Italian sausage takes tumble during Brewers-Cubs game
MILWAUKEE - On a day when the Milwaukee Brewers' fortunes seemed to take a tumble, so did a Racing Sausage with a history of tumbles.
Guido, the Italian Sausage, took a spill during the 20th anniversary sausage race.
The Brewers staff member apparently had to receive first aid, but should be OK.
June 27 marks the 20 year anniversary since the racing sausages took to the field, forever leaving the old scoreboard animations in the dust.
"I get a kick out of the crowd because you can kind of hear the roar of the crowd before the game. They kind of really get into it," said fan Dan Wolfgram.

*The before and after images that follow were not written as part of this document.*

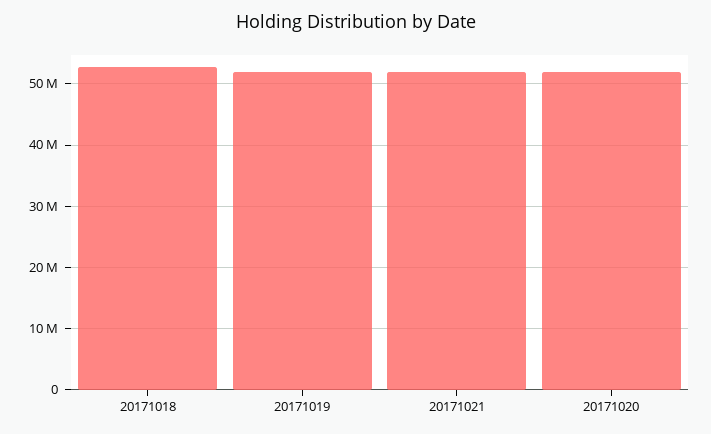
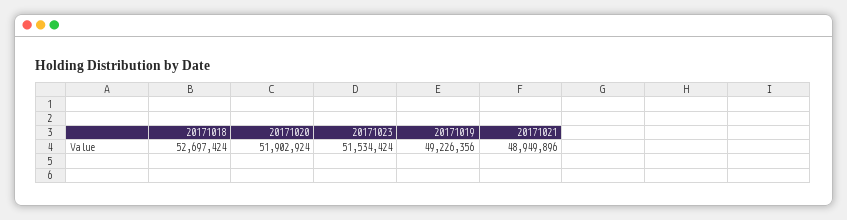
  {
    "20171018": 52697424,
-   "20171019": 52000000,
+   "20171019": 49226356,
-   "20171021": 52000000,
+   "20171021": 48949896,
-   "20171020": 51902924
+   "20171020": 51902924,
+   "20171023": 51534424
  }

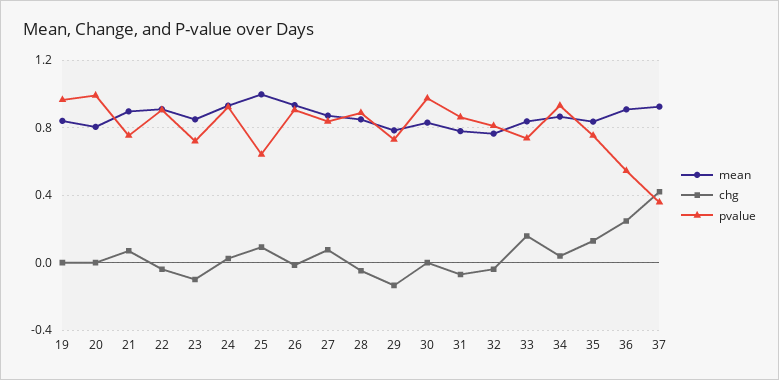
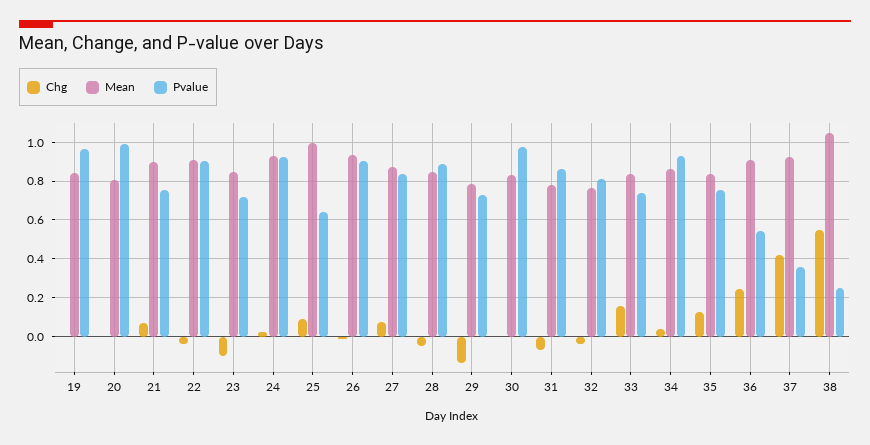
  {
    "mean": {
      "19": 0.85,
      "20": 0.8,
      "21": 0.9,
      "22": 0.9,
      "23": 0.85,
      "24": 0.95,
      "25": 1,
      "26": 0.95,
      "27": 0.85,
      "28": 0.85,
      "29": 0.8,
      "30": 0.85,
      "31": 0.8,
      "32": 0.75,
      "33": 0.85,
      "34": 0.85,
      "35": 0.85,
      "36": 0.9,
-     "37": 0.95
+     "37": 0.95,
+     "38": 1.05
    },
    "chg": {
      "19": 0,
      "20": 0,
      "21": 0.05,
      "22": -0.05,
      "23": -0.1,
      "24": 0.05,
      "25": 0.1,
      "26": 0,
      "27": 0.1,
      "28": -0.05,
      "29": -0.15,
      "30": 0,
      "31": -0.05,
      "32": -0.05,
      "33": 0.15,
      "34": 0.05,
      "35": 0.15,
      "36": 0.25,
-     "37": 0.4
+     "37": 0.4,
+     "38": 0.55
    },
    "pvalue": {
      "19": 0.95,
      "20": 1,
      "21": 0.75,
      "22": 0.9,
      "23": 0.7,
      "24": 0.9,
      "25": 0.65,
      "26": 0.9,
      "27": 0.85,
      "28": 0.9,
      "29": 0.75,
      "30": 0.95,
      "31": 0.85,
      "32": 0.8,
      "33": 0.75,
      "34": 0.95,
      "35": 0.75,
      "36": 0.55,
-     "37": 0.35
+     "37": 0.35,
+     "38": 0.25
    }
  }

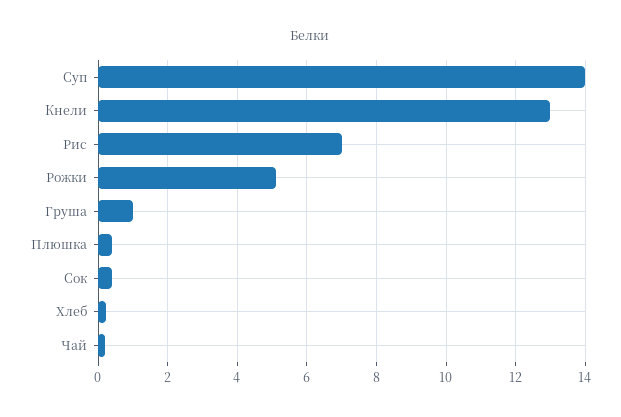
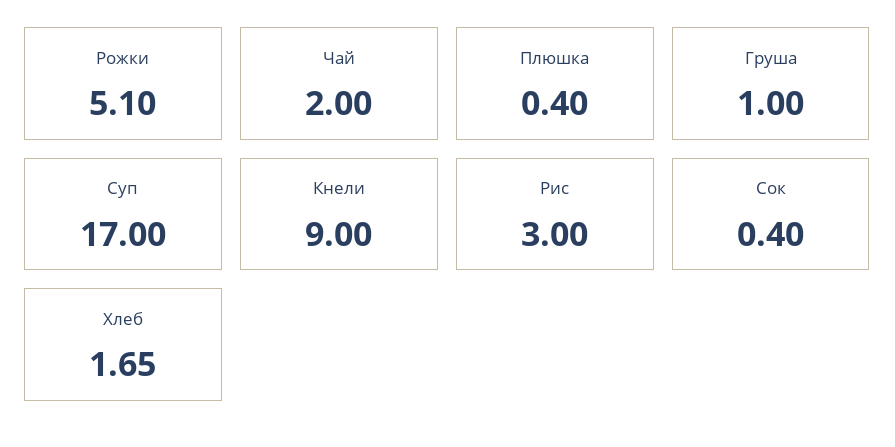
  {
-   "Суп": 14,
+   "Суп": 17,
-   "Кнели": 13,
+   "Кнели": 9,
-   "Рис": 7,
+   "Рис": 3,
    "Рожки": 5.1,
    "Груша": 1,
    "Плюшка": 0.4,
    "Сок": 0.4,
-   "Хлеб": 0.2,
+   "Хлеб": 1.65,
-   "Чай": 0.2
+   "Чай": 2
  }

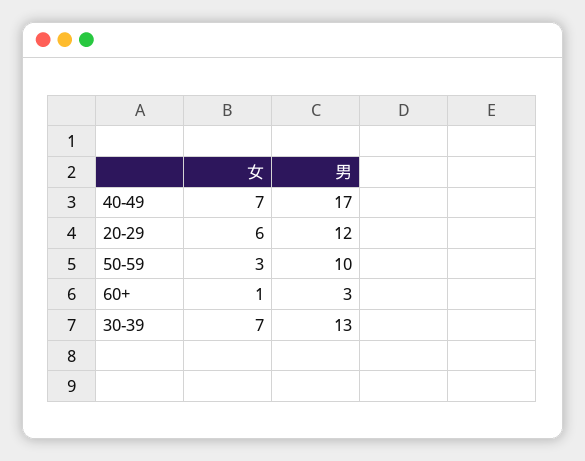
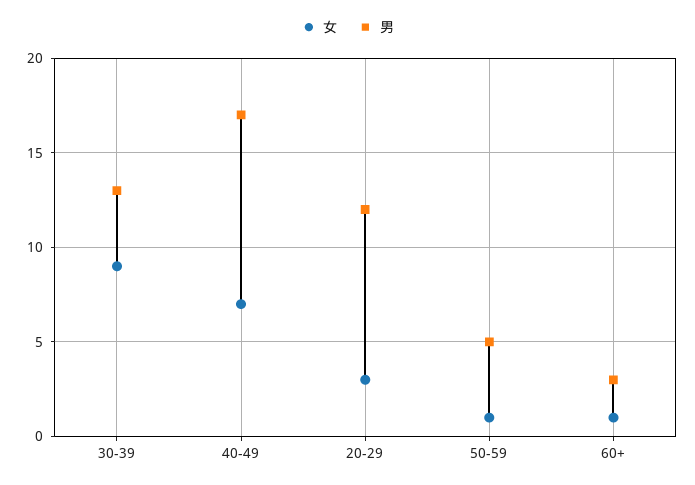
  {
    "女": {
      "40-49": 7,
-     "20-29": 6,
+     "20-29": 3,
-     "50-59": 3,
+     "50-59": 1,
      "60+": 1,
-     "30-39": 7
+     "30-39": 9
    },
    "男": {
      "40-49": 17,
      "20-29": 12,
-     "50-59": 10,
+     "50-59": 5,
      "60+": 3,
      "30-39": 13
    }
  }

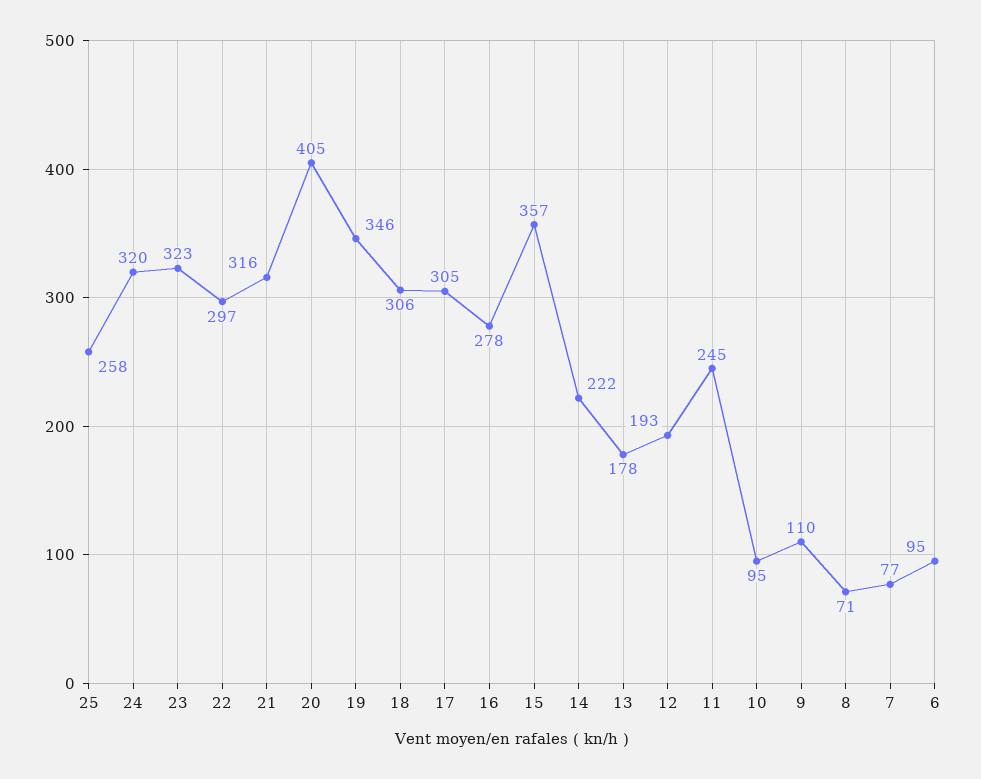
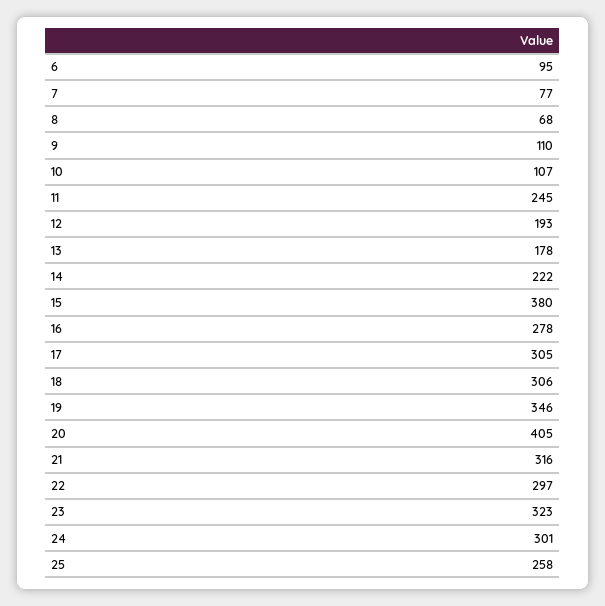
  {
    "25": 258,
-   "24": 320,
+   "24": 301,
    "23": 323,
    "22": 297,
    "21": 316,
    "20": 405,
    "19": 346,
    "18": 306,
    "17": 305,
    "16": 278,
-   "15": 357,
+   "15": 380,
    "14": 222,
    "13": 178,
    "12": 193,
    "11": 245,
-   "10": 95,
+   "10": 107,
    "9": 110,
-   "8": 71,
+   "8": 68,
    "7": 77,
    "6": 95
  }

Rooting for the life-sized customs has become part of the baseball tradition at Miller Park.
As the popularity of the original three sausages grew, so did their competition.
The Hot Dog was added in the late 90's, and in 2007, Chorizo joined the race.
It's left fans salivating over their favorites.
"I always root for the Polish," quipped one man.
David Krenke's affections are split.
"Brat and Italian, but I like Italian a little more."
Over the course of their history, the mascots haven't been short of the spotlight.
In 2003, controversy sparked when Pirates player Randall Simon hit the Italian Sausage with his bat during a race.
In recent months, the mascots garnered national attention after someone stole Guido, the Italian costume.
Their popularity has been recognized in other ball clubs too.
"We're being duplicated! The Washington Nationals have their Racing Presidents. Pittsburgh has perogies," rattled off Wolfgram.
Hhere in Wisconsin, Brewers fans fully admit the Klements Racing Sausages have held up to their famous name, as an icon.
"It's Wisconsin culture. You can't beat it. This is Wisconsin. You cant get any more than beer, Brewers and brats," said Krenke.
Years ago, then-Pittsburgh Pirate Randall Simon struck and injured the Italian Sausage runner with a baseball bat.
Earlier this year, someone stole the Italian Sausage costume, and it was more than a week until its recovery.